My opinion is that what we already know about well-crafted emergency manuals and the use of a reader role (when sufficient number of on-scene personnel allows it) is sufficient justification to warrant widespread adoption. Sites that fail to see value after a fair trial, even if only by anecdotal reports, will be free to abandon them, at least until more evidence has accumulated. Those that quickly find value in their use may well come to that conclusion because they have seen at least 1 life, heart, or brain saved in part by the use of a cognitive aid. There is a saying so good that it appears in various forms in both the Hebrew Talmud (Sanhedrin 4:5) and the Muslim Quran (5:32): “Whoever saves a life, it is as if he has saved the entire world.” If a set of plasticized pages or their equivalent can do that only once, the effort to adopt them and train people in their use should be well worth it.
Name: David M. Gaba, MD.
Contribution: This author wrote the manuscript.

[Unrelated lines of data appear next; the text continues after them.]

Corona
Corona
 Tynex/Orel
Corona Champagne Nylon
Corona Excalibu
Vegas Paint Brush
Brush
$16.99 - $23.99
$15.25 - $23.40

Attestation: David Gaba approved the final manuscript, and he is the archival author.
Conflicts of Interest: First, I am a strong believer in the use of cognitive aids. Both articles reference our textbook Crisis Management in Anesthesiology as an early source of systematic presentation of information on how to recognize and manage a variety of different perioperative events. That book, and some of my prior articles, also includes textual material about the importance of cognitive aids as one of the vital “resources” for “crisis resource management.” The authors of the book receive small royalties on the original edition and on future editions (the 2nd edition is expected in early 2014). Second, Drs. Goldhaber-Fiebert and Howard, authors of the second article in this issue, are close academic associates of mine, Dr. Howard for >20 years. I participated peripherally in the drafting of the Emergency Manual described in their article. The Stanford Anesthesia Cognitive Aid Group, of which I am a member, collectively decided to provide the Stanford Emergency Manual to the world for free, in PDF form under a Creative Commons License, so as to maximize its availability to interested parties. Hence, we derive no financial gain from the dissemination of the Manual.
This manuscript was handled by: Sorin J. Brull, MD, FCARCSI (Hon).